Provided passage —
↓↓↓

- The DSA Woodshed
- Algorithms
- Linked Lists
- Reverse Linked List
Reverse Linked List
Problem
Given the head of a singly linked list, reverse the list and return the new head.
Approach
Iterative: Walk the list with prev/curr pointers, reversing each link. Recursive: Reverse the rest of the list, then point the next node back.
When to Use
In-place linked list reversal — "reverse list", "reverse sublist", pointer manipulation without extra space. Building block for palindrome check, k-group reversal, and reorder-list problems.
Complexity
| Time | O(n) |
| Space | O(1) iterative, O(n) recursive (call stack) |
Source
"""Reverse a singly linked list.
Problem:
Given the head of a singly linked list, reverse the list and return
the new head.
Approach:
Iterative: Walk the list with prev/curr pointers, reversing each link.
Recursive: Reverse the rest of the list, then point the next node back.
When to use:
In-place linked list reversal — "reverse list", "reverse sublist",
pointer manipulation without extra space. Building block for
palindrome check, k-group reversal, and reorder-list problems.
Complexity:
Time: O(n)
Space: O(1) iterative, O(n) recursive (call stack)
"""
from dataclasses import dataclass
@dataclass
class ListNode:
val: int
next: ListNode | None = None
def reverse_iterative(head: ListNode | None) -> ListNode | None:
"""Reverse a linked list in place using iteration.
>>> to_list(reverse_iterative(from_list([1, 2, 3])))
[3, 2, 1]
"""

↑↑↑

What the task asks — Reproduce the reverse linked list page word for word, from its first line to its last.

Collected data

↓↓↓

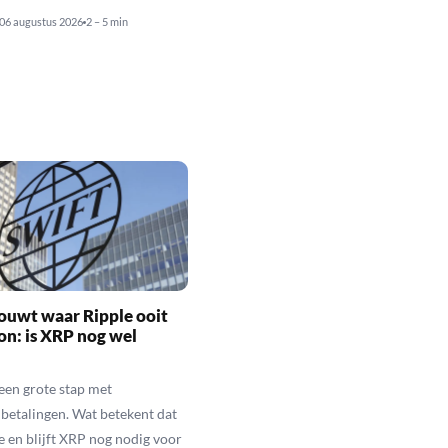
06 augustus 2026
2 – 5 min
ouwt waar Ripple ooit
n: is XRP nog wel
een grote stap met
betalingen. Wat betekent dat
e en blijft XRP nog nodig voor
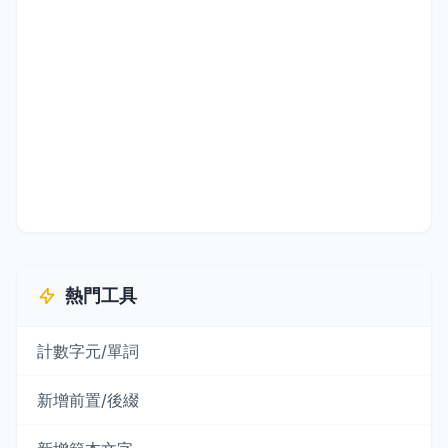
熱門工具
計數字元/單詞
新增前置/後綴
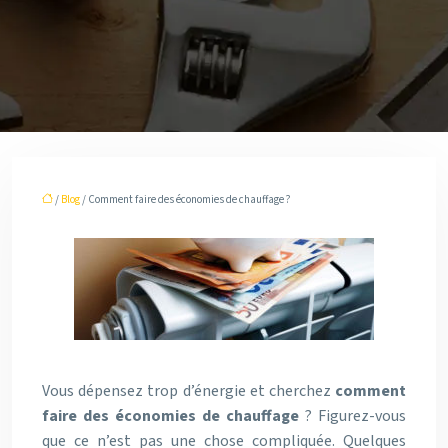
/
Blog
/ Comment faire des économies de chauffage ?
Vous dépensez trop d’énergie et cherchez
comment
faire des économies de chauffage
? Figurez-vous
que ce n’est pas une chose compliquée. Quelques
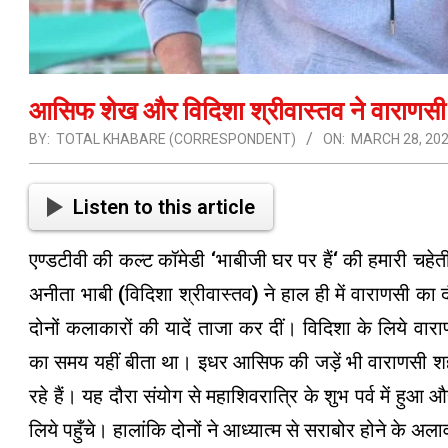
आसिफ शेख और विदिशा श्रीवास्तव ने वाराणसी जा
BY:
TOTAL KHABARE (CORRESPONDENT)
ON:
MARCH 28, 20
Listen to this article
एण्डटीवी की कल्ट कॉमेडी ‘भाबीजी घर पर हैं‘ की हमारी च
अनीता भाबी (विदिशा श्रीवास्तव) ने हाल ही में वाराणसी क
दोनों कलाकारों की यादें ताजा कर दीं। विदिशा के लिये व
का समय यहीं बीता था। इधर आसिफ की जड़ें भी वाराणसी शहर म
रहे हैं। यह दौरा संयोग से महाशिवरात्रि के शुभ पर्व में हुआ 
लिये पहुँचे। हालांकि दोनों ने आध्यात्म से सराबोर होने के अ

↑↑↑

Task solution —
- The DSA Woodshed
- Algorithms
- Linked Lists
- Reverse Linked List
Reverse Linked List
Problem
Given the head of a singly linked list, reverse the list and return the new head.
Approach
Iterative: Walk the list with prev/curr pointers, reversing each link. Recursive: Reverse the rest of the list, then point the next node back.
When to Use
In-place linked list reversal — "reverse list", "reverse sublist", pointer manipulation without extra space. Building block for palindrome check, k-group reversal, and reorder-list problems.
Complexity
| Time | O(n) |
| Space | O(1) iterative, O(n) recursive (call stack) |
Source
"""Reverse a singly linked list.
Problem:
Given the head of a singly linked list, reverse the list and return
the new head.
Approach:
Iterative: Walk the list with prev/curr pointers, reversing each link.
Recursive: Reverse the rest of the list, then point the next node back.
When to use:
In-place linked list reversal — "reverse list", "reverse sublist",
pointer manipulation without extra space. Building block for
palindrome check, k-group reversal, and reorder-list problems.
Complexity:
Time: O(n)
Space: O(1) iterative, O(n) recursive (call stack)
"""
from dataclasses import dataclass
@dataclass
class ListNode:
val: int
next: ListNode | None = None
def reverse_iterative(head: ListNode | None) -> ListNode | None:
"""Reverse a linked list in place using iteration.
>>> to_list(reverse_iterative(from_list([1, 2, 3])))
[3, 2, 1]
"""